## WORK REQUIRED:
Report only the number of lines that contain the string "secara" in the records below.

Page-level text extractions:
+++

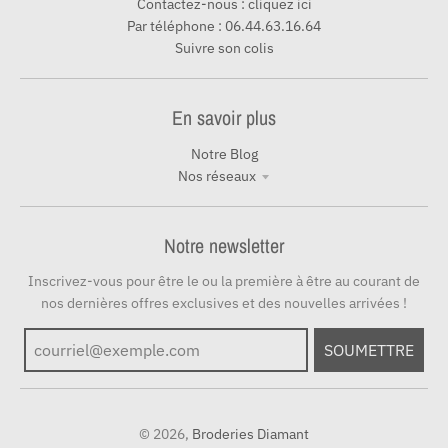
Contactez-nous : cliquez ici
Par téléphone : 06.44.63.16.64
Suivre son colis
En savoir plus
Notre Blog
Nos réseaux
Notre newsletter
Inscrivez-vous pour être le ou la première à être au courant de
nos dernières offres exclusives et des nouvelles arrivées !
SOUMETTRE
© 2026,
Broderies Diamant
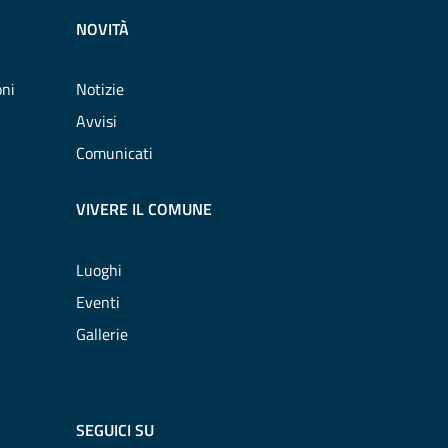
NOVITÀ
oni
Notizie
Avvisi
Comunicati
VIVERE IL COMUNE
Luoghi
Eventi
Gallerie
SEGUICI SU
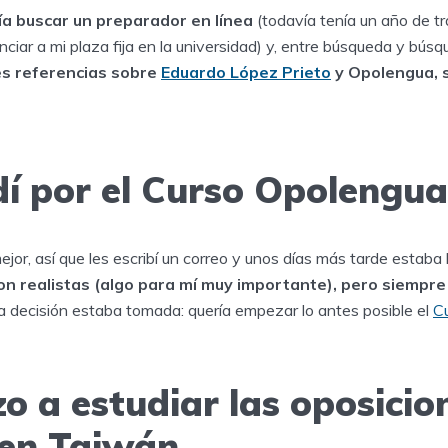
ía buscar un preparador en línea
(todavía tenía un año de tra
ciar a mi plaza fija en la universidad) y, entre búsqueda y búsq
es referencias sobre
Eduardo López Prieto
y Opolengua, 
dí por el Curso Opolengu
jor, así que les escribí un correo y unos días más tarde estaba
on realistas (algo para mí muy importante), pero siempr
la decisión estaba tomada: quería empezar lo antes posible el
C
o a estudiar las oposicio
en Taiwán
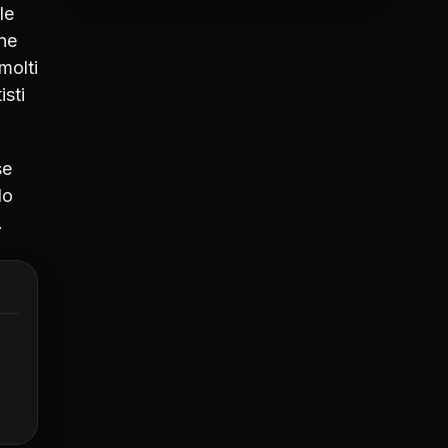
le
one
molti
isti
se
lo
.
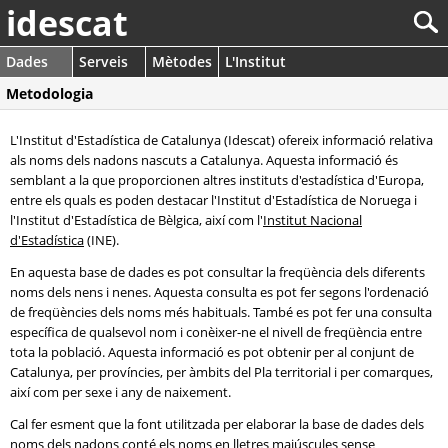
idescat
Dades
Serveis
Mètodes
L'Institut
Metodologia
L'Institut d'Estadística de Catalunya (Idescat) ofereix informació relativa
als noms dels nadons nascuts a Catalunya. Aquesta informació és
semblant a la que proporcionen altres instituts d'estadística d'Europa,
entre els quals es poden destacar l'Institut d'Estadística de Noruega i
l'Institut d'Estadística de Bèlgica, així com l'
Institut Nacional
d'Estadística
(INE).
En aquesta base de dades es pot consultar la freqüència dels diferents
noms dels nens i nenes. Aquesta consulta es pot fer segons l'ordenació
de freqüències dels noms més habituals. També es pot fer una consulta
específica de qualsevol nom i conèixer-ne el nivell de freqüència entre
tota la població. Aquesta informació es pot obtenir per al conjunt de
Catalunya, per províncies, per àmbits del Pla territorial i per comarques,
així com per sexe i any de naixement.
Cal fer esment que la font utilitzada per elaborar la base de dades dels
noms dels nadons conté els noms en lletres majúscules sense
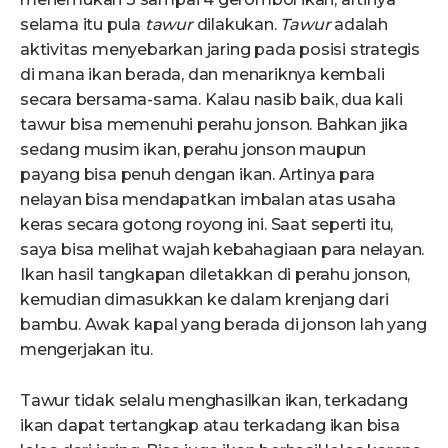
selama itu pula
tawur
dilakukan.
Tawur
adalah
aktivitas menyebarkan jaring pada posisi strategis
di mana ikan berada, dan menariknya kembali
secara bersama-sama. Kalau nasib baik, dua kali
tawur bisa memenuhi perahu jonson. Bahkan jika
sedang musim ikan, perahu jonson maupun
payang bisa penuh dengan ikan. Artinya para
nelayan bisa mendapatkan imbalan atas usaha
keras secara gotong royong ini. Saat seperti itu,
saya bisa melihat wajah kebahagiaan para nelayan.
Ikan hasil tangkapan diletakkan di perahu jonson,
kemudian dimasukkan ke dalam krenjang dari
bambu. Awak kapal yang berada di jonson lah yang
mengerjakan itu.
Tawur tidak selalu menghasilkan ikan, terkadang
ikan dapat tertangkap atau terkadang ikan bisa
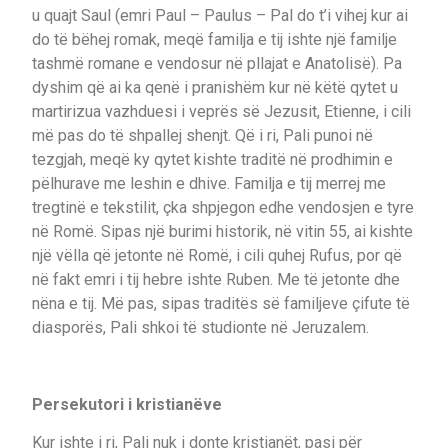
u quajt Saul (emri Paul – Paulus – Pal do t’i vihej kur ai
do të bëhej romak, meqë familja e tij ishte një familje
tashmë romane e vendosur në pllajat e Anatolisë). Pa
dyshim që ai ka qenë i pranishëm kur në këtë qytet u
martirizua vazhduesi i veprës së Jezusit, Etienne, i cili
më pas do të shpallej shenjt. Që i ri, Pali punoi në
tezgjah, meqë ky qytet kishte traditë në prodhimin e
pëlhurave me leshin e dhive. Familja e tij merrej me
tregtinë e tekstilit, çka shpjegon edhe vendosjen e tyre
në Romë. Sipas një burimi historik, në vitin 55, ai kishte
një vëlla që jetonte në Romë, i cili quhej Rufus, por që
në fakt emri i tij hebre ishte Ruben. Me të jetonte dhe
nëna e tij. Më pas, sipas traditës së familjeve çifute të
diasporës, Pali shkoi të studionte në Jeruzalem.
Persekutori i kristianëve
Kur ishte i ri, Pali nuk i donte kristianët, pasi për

+++

## RESULT OF THIS EXERCISE:
2